York partners with Cisco to bring innovative learning to the North
published May 7, 2014
A new initiative called Connected North is giving students in remote Aboriginal and Inuit communities in northern Canada a connection to the rest of the world.
In a partnership with high-tech giant Cisco Canada, which has invested $1.6 million into the program, York University is conducting a research project behind Connected North, a leading-edge program that delivers an immersive and interactive virtual education experience to northern classrooms.
Through high-definition two-way video communication and collaboration technology, students at the Aqsarniit Middle School in Iqaluit, Nunavut can now meet with experts from across Canada face-to-face in real time. This is all thanks to Connected North’s content provider, Virtual Researcher on Call.

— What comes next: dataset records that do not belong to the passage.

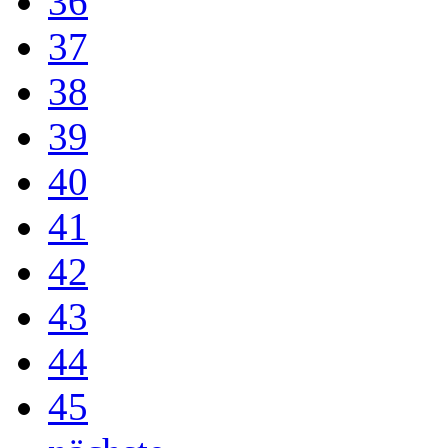
36
37
38
39
40
41
42
43
44
45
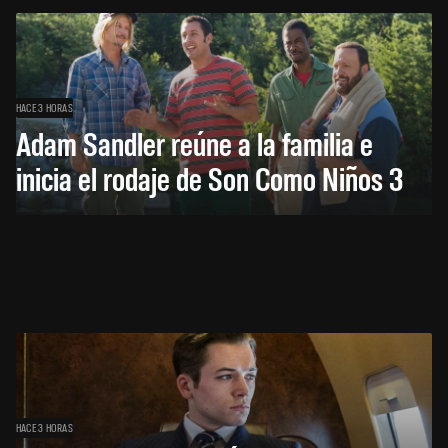
HACE 3 HORAS
Adam Sandler reúne a la familia e
inicia el rodaje de Son Como Niños 3
HACE 3 HORAS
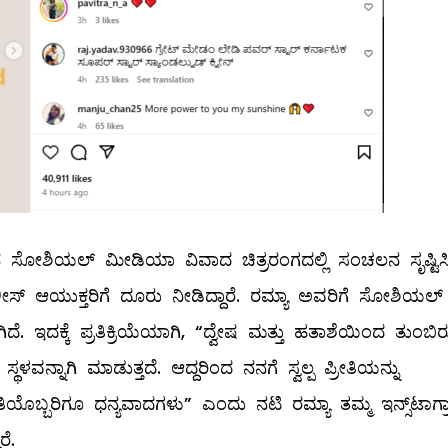
ಸೋಶಿಯಲ್‌ ಮೀಡಿಯಾ ವಿವಾದ ಚಿತ್ರರಂಗದಲ್ಲಿ ಸಂಚಲನ ಸೃಷ್ಟಿಸಿತ್
ಸ್​ ಆಯುಕ್ತರಿಗೆ ದೂರು ನೀಡಿದ್ದಾರೆ. ರಮ್ಯಾ ಅವರಿಗೆ ಸೋಶಿಯಲ್‌
ಗಿದೆ. ಇದಕ್ಕೆ ಪ್ರತಿಕ್ರಿಯೆಯಾಗಿ, “ದ್ವೇಷ ಮತ್ತು ಹತಾಶೆಯಿಂದ ತುಂಬಿ
 ಸ್ಥಳವನ್ನಾಗಿ ಮಾಡುತ್ತದೆ. ಆದ್ದರಿಂದ ನನಗೆ ಸ್ವಲ್ಪ ಪ್ರೀತಿಯನ್ನು
ರತಿಯೊಬ್ಬರಿಗೂ ಧನ್ಯವಾದಗಳು” ಎಂದು ನಟಿ ರಮ್ಯಾ ತಮ್ಮ ಇನ್ಸ್​ಟಾಗ್ರ
ರೆ.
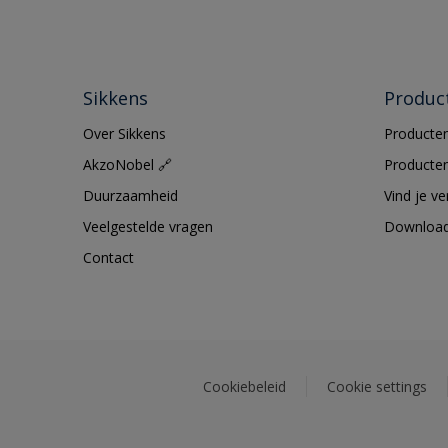
Sikkens
Produc
Over Sikkens
Producten
AkzoNobel 🔗
Producten
Duurzaamheid
Vind je v
Veelgestelde vragen
Downloa
Contact
Cookiebeleid
Cookie settings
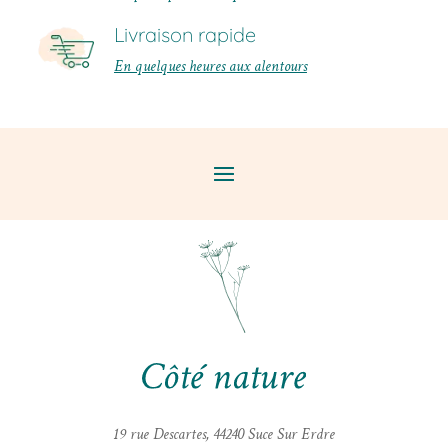
Livraison rapide
En quelques heures aux alentours
19 rue Descartes, 44240 Suce Sur Erdre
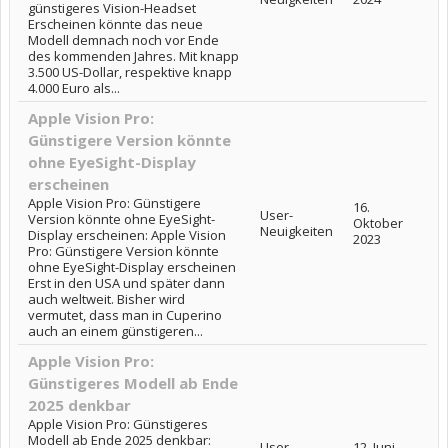
günstigeres Vision-Headset
Erscheinen könnte das neue
Modell demnach noch vor Ende
des kommenden Jahres. Mit knapp
3.500 US-Dollar, respektive knapp
4.000 Euro als...
Apple Vision Pro:
Günstigere Version könnte
ohne EyeSight-Display
erscheinen
Apple Vision Pro: Günstigere
16.
User-
Version könnte ohne EyeSight-
Oktober
Neuigkeiten
Display erscheinen: Apple Vision
2023
Pro: Günstigere Version könnte
ohne EyeSight-Display erscheinen
Erst in den USA und später dann
auch weltweit. Bisher wird
vermutet, dass man in Cuperino
auch an einem günstigeren...
Apple Vision Pro:
Günstigeres Modell ab Ende
2025 denkbar
Apple Vision Pro: Günstigeres
Modell ab Ende 2025 denkbar:
User-
12. Juni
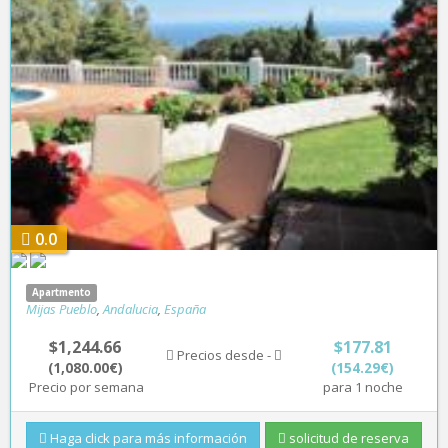
0.0
Apartmento
Mijas Pueblo
,
Andalucia
,
España
$1,244.66
$177.81
Precios desde -
(1,080.00€)
(154.29€)
Precio por semana
para 1 noche
Haga click para más información
solicitud de reserva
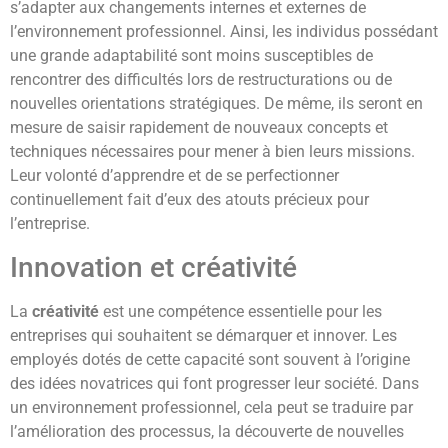
s’adapter aux changements internes et externes de
l’environnement professionnel. Ainsi, les individus possédant
une grande adaptabilité sont moins susceptibles de
rencontrer des difficultés lors de restructurations ou de
nouvelles orientations stratégiques. De même, ils seront en
mesure de saisir rapidement de nouveaux concepts et
techniques nécessaires pour mener à bien leurs missions.
Leur volonté d’apprendre et de se perfectionner
continuellement fait d’eux des atouts précieux pour
l’entreprise.
Innovation et créativité
La
créativité
est une compétence essentielle pour les
entreprises qui souhaitent se démarquer et innover. Les
employés dotés de cette capacité sont souvent à l’origine
des idées novatrices qui font progresser leur société. Dans
un environnement professionnel, cela peut se traduire par
l’amélioration des processus, la découverte de nouvelles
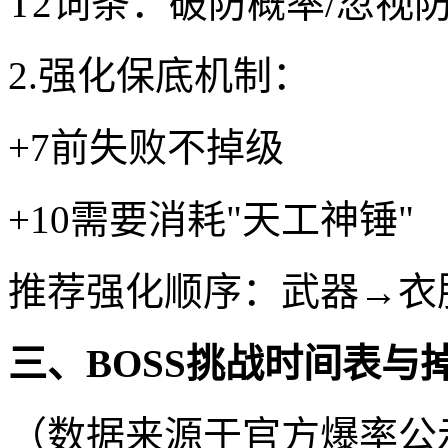
T2词条：破防概率/忽视
2.强化保底机制：
+7前失败不掉级
+10需要消耗"天工神锤"
推荐强化顺序：武器→衣
三、BOSS挑战时间表与
（数据来源于官方爆率公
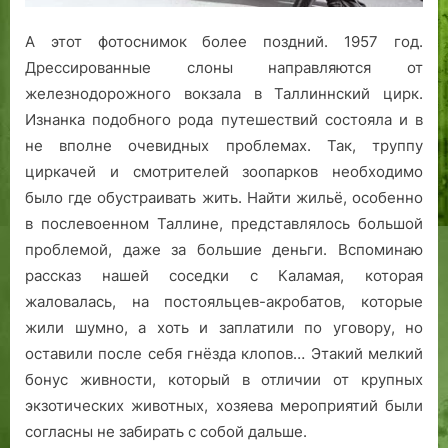
А этот фотоснимок более поздний. 1957 год.
Дрессированные слоны направляются от
железнодорожного вокзала в Таллиннский цирк.
Изнанка подобного рода путешествий состояла и в
не вполне очевидных проблемах. Так, труппу
циркачей и смотрителей зоопарков необходимо
было где обустраивать жить. Найти жильё, особенно
в послевоенном Таллине, представлялось большой
проблемой, даже за большие деньги. Вспоминаю
рассказ нашей соседки с Каламая, которая
жаловалась, на постояльцев-акробатов, которые
жили шумно, а хоть и заплатили по уговору, но
оставили после себя гнёзда клопов… Этакий мелкий
бонус живности, который в отличии от крупных
экзотических животных, хозяева мероприятий были
согласны не забирать с собой дальше.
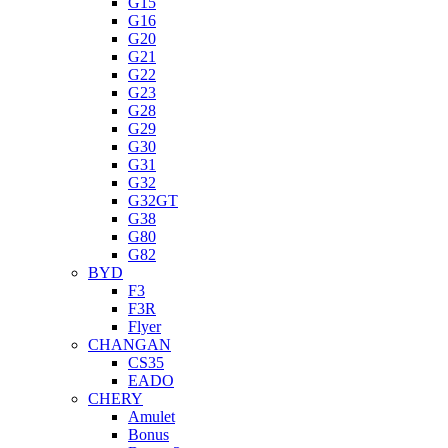
G15
G16
G20
G21
G22
G23
G28
G29
G30
G31
G32
G32GT
G38
G80
G82
BYD
F3
F3R
Flyer
CHANGAN
CS35
EADO
CHERY
Amulet
Bonus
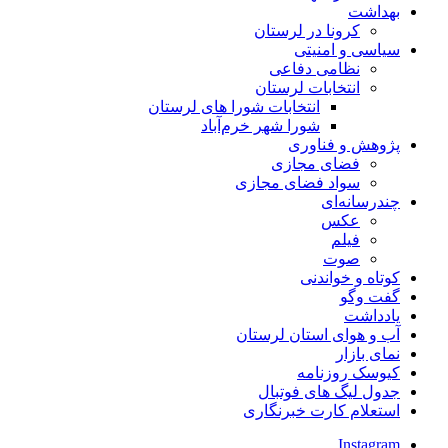
هداشت
کرونا در لرستان
یاسی و امنیتی
نظامی دفاعی
انتخابات لرستان
انتخابات شورا های لرستان
شورا شهر خرم‌آباد
ژوهش و فناوری
فضای مجازی
سواد فضای مجازی
ندرسانه‌ای
عكس
فیلم
صوت
وتاه و خواندنی
فت وگو
ادداشت
ب و هوای استان لرستان
مای بازار
یوسک روزنامه
دول لیگ های فوتبال
ستعلام کارت خبرنگاری
Instagra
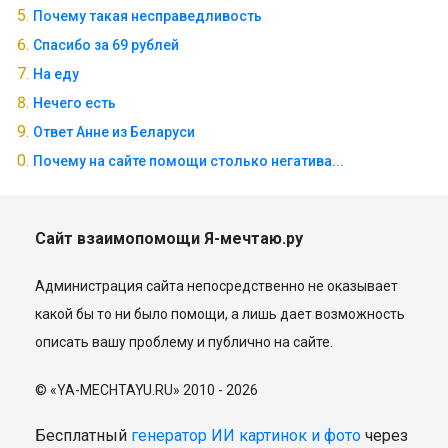
Почему такая несправедливость
Спасибо за 69 рублей
На еду
Нечего есть
Ответ Анне из Беларуси
Почему на сайте помощи столько негатива...
Сайт взаимопомощи Я-мечтаю.ру
Администрация сайта непосредственно не оказывает
какой бы то ни было помощи, а лишь дает возможность
описать вашу проблему и публично на сайте.
© «YA-MECHTAYU.RU» 2010 - 2026
Бесплатный
генератор ИИ картинок и фото
через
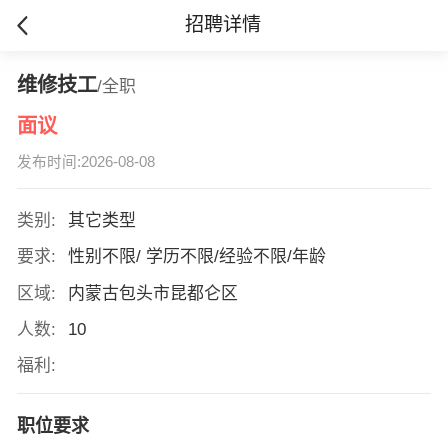
招聘详情
维修技工
/全职
面议
发布时间:2026-08-08
类别:
其它类型
要求:
性别不限/ 学历不限/经验不限/年龄
区域:
内蒙古包头市昆都仑区
人数:
10
福利:
职位要求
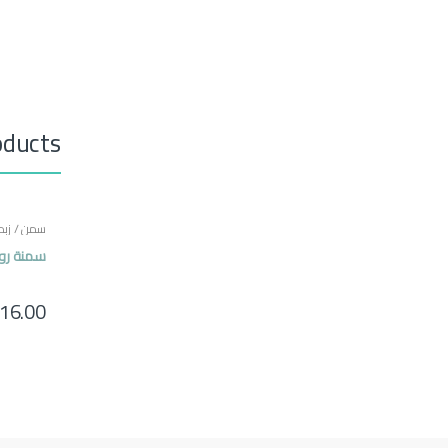
oducts
سمن / زبده
مصرية
سمنة روابي 50
16.00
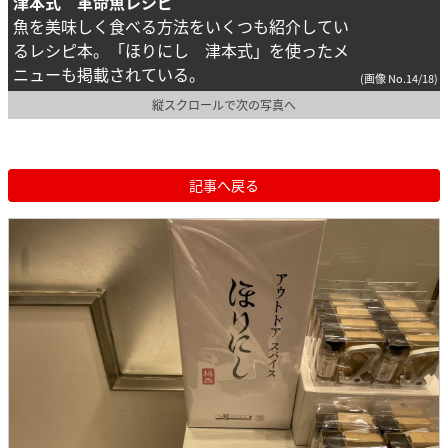
津本式 革命魚レシピ
魚を美味しく食べる方法をいくつも紹介してい
るレシピ本。「ほりにし 津本式」を使ったメ
ニューも掲載されている。
(画像 No.14/18)
縦スクロールで次の写真へ
記事へ戻る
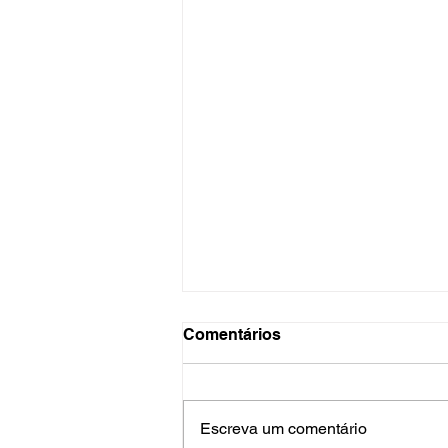
Comentários
Escreva um comentário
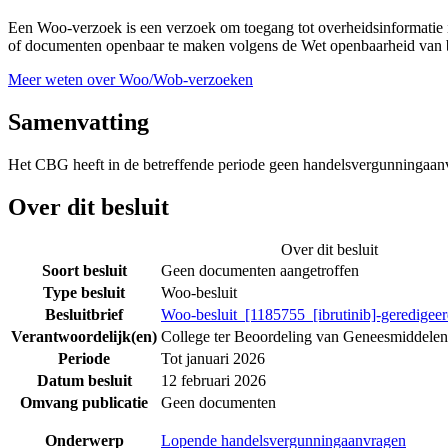
Een Woo-verzoek is een verzoek om toegang tot overheidsinformatie i
of documenten openbaar te maken volgens de Wet openbaarheid van b
Meer weten over Woo/Wob-verzoeken
Samenvatting
Het CBG heeft in de betreffende periode geen handelsvergunningaan
Over dit besluit
Over dit besluit
Soort besluit
Geen documenten aangetroffen
Type besluit
Woo-besluit
Besluitbrief
Woo-besluit_[1185755_[ibrutinib]-geredigeer
Verantwoordelijk(en)
College ter Beoordeling van Geneesmiddelen
Periode
Tot januari 2026
Datum besluit
12 februari 2026
Omvang publicatie
Geen documenten
Onderwerp
Lopende handelsvergunningaanvragen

Another part of the program is Classroom Connect, where students are able to interact with a classroom of their peers thousands of kilometers away to share their culture and experiences. Just as they get exposed to southern experiences and gain access to experts from around the world, students on the other side of the live video feed get a rare peek into the Inuit traditions and the Arctic life.
Since the pilot began last year, both teachers and students have viewed the program positively, according to preliminary results from York researchers led by Ron Owston, dean of the Faculty of Education, and Celia Haig-Brown, associate dean of Research and Professional Development at York.
“Our research looked at how engaged students were when they connected with experts via the videoconferencing technology,” Owston said. “We also looked at how teachers were able to integrate the virtual programming into their curriculum.”
Working with Owston and Haig-Brown are Faculty of Education doctoral student Alesha Moffat and senior research associate Herb Wideman. Moffat, a former teacher in Nunavut, travelled to Iqaluit as part of the evaluation.
“I appreciated the opportunity to work with staff and students at Aqsarniit Middle School,” Moffat said. “The experience of interviewing teachers, observing Connected North sessions, administering questionnaires to participating classes and co-authoring the interim report has been invaluable in relation to my own work.”
The findings show a majority of students have reported that the remote learning experience made science more enjoyable and said they felt they learned more in the virtual sessions than they did through traditional classroom learning.
Starting this fall, Connected North will also bring telepsychiatry and youth mental health services to Nunavut. For this initiative, Cisco has partnered with the RBC Foundation and The Hospital for Sick Children (SickKids) to improve the mental health and well-being of children and youth living in the North.
With a $200,000 donation to SickKids, Shari Austin, RBC’s vice-president of corporate citizenship and the executive director of RBC Foundation, said they will help address the lack of access to mental health services in the region.
“Timely access to mental health specialists and treatment is critical,” she said. “By partnering with Cisco and SickKids, we will help deliver access to health experts in a region where these services might not be available otherwise.”
Willa Black, Cisco’s vice-president of corporate affairs, called the joint venture with York and other public and private organizations as “an ecosystem of strategic partners” to enhance education and health-care services in the North.
“The ability to connect people in real time – patients to doctors, teachers to mentors, students to other students and experts – is really a game changer,” she said. “Together, we are doing something that could have a powerful effect on driving meaningful solutions to the challenges in our remote northern communities, while bringing us all a little closer together as Canadians.”